◆ CONSIGNE
Recopiez à l'identique, s'il vous plaît, le passage du texte sur le régime ci-dessous, en commençant à « Il est normal, quand » et en terminant à « pour sa santé. ».

◆ EXTRAIT FOURNI
+++

« Aujourd’hui, je vais tenir mon regime/je ne vais pas craquer »

Quelle déception que de ne pas avoir réussi à tenir son régime !

Il est normal, quand nous sommes en excédent de poids de vouloir revenir vers une silhouette plus esthétique, c’est beaucoup discutable quand la personne est déjà dans un poids bas, c’est-à-dire dangereux pour sa santé.

Classiquement, après avoir monté sur sa balance, avant ou après s’être scruté dans le miroir, que des règles alimentaires soient édictées pour atteindre son objectif. Ses règles fonctionnent avec un motivation de type méthode Couet ou psychologie positive « aujourd’hui, je vais réussir ».

Malheureusement, le coach de la salle de sport, le régime de la copine, l’hyperprotéiné de certains professionels vont contribuer au fait que je trébuche. Même la méthode Couet sera inefficace car le corps, la nature se rappellent à nous.

+++

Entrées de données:
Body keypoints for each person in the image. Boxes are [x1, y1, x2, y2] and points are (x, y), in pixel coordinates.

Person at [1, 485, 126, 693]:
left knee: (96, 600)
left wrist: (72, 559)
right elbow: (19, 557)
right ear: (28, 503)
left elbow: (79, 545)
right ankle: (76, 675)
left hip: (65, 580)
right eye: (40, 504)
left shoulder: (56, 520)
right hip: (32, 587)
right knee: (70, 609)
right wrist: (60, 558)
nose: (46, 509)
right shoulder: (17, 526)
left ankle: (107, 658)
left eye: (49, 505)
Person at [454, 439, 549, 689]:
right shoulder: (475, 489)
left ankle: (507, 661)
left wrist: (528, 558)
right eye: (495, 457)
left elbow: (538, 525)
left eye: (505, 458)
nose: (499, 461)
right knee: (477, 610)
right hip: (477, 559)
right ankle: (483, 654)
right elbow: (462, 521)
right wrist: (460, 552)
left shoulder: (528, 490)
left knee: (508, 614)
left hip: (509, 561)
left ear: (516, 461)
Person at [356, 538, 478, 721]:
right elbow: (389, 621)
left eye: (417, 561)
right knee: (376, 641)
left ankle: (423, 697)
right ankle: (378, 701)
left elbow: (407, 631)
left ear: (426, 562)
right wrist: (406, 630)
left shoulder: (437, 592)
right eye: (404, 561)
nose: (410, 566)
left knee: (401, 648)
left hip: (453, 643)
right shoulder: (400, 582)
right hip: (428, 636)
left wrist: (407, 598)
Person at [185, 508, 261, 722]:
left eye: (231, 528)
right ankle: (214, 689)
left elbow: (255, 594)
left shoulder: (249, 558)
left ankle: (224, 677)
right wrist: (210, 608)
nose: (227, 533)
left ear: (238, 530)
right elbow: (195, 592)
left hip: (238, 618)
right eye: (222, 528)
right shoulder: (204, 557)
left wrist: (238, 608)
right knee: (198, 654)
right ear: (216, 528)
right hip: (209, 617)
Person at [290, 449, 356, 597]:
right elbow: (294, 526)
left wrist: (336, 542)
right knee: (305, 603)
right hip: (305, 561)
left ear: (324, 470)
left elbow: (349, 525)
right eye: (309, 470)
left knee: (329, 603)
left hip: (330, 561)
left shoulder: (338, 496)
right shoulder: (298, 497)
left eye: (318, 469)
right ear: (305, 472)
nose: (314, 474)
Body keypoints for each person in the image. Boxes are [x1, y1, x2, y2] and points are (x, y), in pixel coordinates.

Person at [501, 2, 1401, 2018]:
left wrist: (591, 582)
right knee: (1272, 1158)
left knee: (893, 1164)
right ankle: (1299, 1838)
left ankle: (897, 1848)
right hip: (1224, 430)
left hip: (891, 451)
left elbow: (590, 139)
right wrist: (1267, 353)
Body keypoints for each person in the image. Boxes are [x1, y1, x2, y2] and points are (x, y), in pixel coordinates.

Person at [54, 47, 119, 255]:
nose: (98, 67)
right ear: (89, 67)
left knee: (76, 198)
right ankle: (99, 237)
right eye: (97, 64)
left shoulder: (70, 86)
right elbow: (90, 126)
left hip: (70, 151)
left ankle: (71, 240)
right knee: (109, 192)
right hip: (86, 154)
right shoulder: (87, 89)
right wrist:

+++

◆ RÉPONSE
Il est normal, quand nous sommes en excédent de poids de vouloir revenir vers une silhouette plus esthétique, c’est beaucoup discutable quand la personne est déjà dans un poids bas, c’est-à-dire dangereux pour sa santé.